> Many random number generators in use today are not very good. There is a tendency for people to avoid learning anything about such subroutines; quite often we find that some old method that is comparatively unsatisfactory has blindly been passed down from one programmer to another, and today’s users have no understanding of its limitations. — The Art of Computer Programming, Volume 2, by Donald Knuth
That hackernoon post is... unimpressive. Its main argument seems to be that Math.random() uses a PRNG instead of a source of true randomness. That is not compelling. It becomes less compelling accompanied by claims like this:
> So now the question is: what PRNG does JavaScript use?
> The answer: none.
There is zero discussion of why xorshift128+ might be suitable or unsuitable for any given purpose, or of what its characteristics are. The whole thing is just the observation that, if you can understand the raw mechanics of the PRNG, you can have a good laugh at the idea that deterministic bitwise operations are "random".

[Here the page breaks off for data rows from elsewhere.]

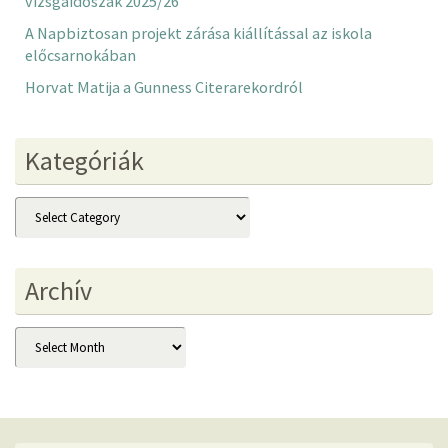
vizsgaidőszak 2025/26
A Napbiztosan projekt zárása kiállítással az iskola
előcsarnokában
Horvat Matija a Gunness Citerarekordról
Kategóriák
Kategóriák
Archív
Archív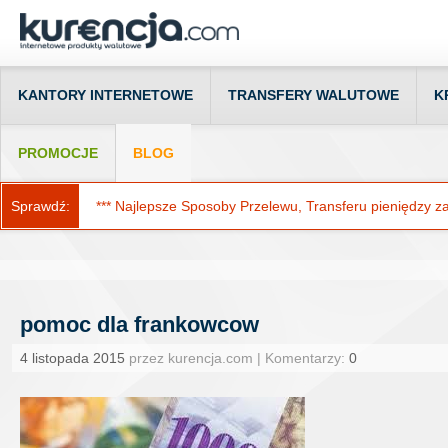
KANTORY INTERNETOWE
TRANSFERY WALUTOWE
K
PROMOCJE
BLOG
Sprawdź:
*** Najlepsze Sposoby Przelewu, Transferu pieniędzy za g
pomoc dla frankowcow
4 listopada 2015
przez kurencja.com | Komentarzy:
0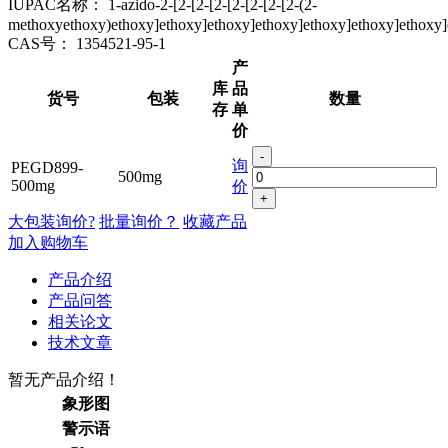
IUPAC名称：
1-azido-2-[2-[2-[2-[2-[2-[2-[2-(2-
methoxyethoxy)ethoxy]ethoxy]ethoxy]ethoxy]ethoxy]ethoxy]ethoxy]
CAS号：
1354521-95-1
产
库
品
货号
包装
数量
存
单
价
-
询
PEGD899-
500mg
500mg
价
+
大包装询价?
批量询价？
收藏产品
加入购物车
产品介绍
产品问答
相关论文
技术文章
暂无产品介绍！
象形图
警示语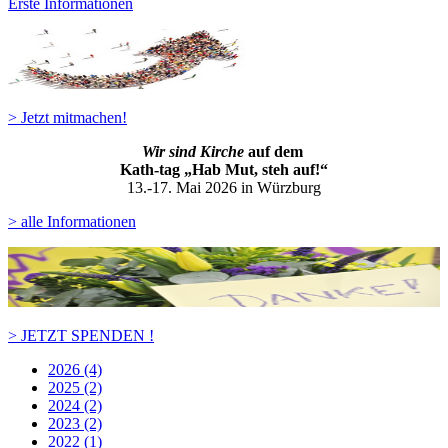
Erste Informationen
> Jetzt mitmachen!
Wir sind Kirche
auf dem
Kath-ta
g „Hab Mut, steh auf!“
13.-17. Mai 2026 in Würzburg
> alle Informationen
> JETZT SPENDEN !
2026 (4)
2025 (2)
2024 (2)
2023 (2)
2022 (1)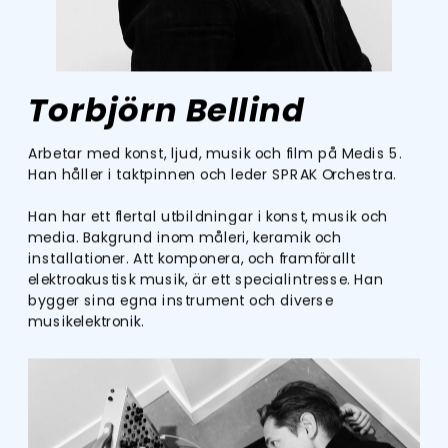
Torbjörn Bellind
Arbetar med konst, ljud, musik och film på Medis 5. 
Han håller i taktpinnen och leder SPRAK Orchestra. 
​Han har ett flertal utbildningar i konst, musik och 
media. Bakgrund inom måleri, keramik och 
installationer. Att komponera, och framförallt 
elektroakustisk musik, är ett specialintresse. Han 
bygger sina egna instrument och diverse 
musikelektronik.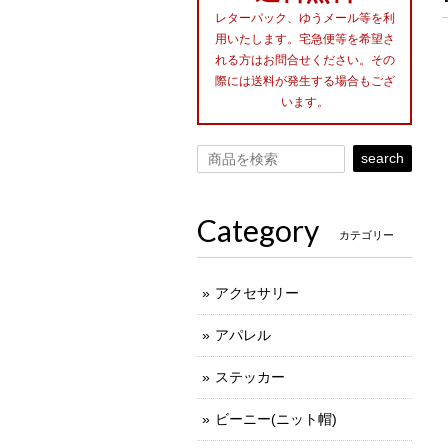
レターパック、ゆうメール等を利
用いたします。宅急便等を希望さ
れる方はお問合せください。その
際には送料が発生する場合もござ
います。
search
Category
カテゴリー
アクセサリー
アパレル
ステッカー
ビーニー(ニット帽)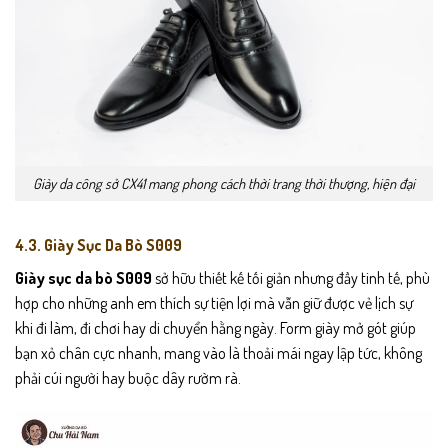
Giày da công sở CX41 mang phong cách thời trang thời thượng, hiện đại
4.3. Giày Sục Da Bò S009
Giày sục da bò S009
sở hữu thiết kế tối giản nhưng đầy tinh tế, phù
hợp cho những anh em thích sự tiện lợi mà vẫn giữ được vẻ lịch sự
khi đi làm, đi chơi hay di chuyển hằng ngày. Form giày mở gót giúp
bạn xỏ chân cực nhanh, mang vào là thoải mái ngay lập tức, không
phải cúi người hay buộc dây rườm rà.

It does mention that browsers standardized on xorshift128+ in the nearly-forgotten days of 2015, which would seem to make your Knuth quote inapt.
There is absolutely nothing wrong with that. What kind of random number generation you need depends entirely on your use case, and for my use cases it's just fine since "better" random number generators won't give me better results. If you really have strict requirements on your random number, then yeah, you will have to find another solution.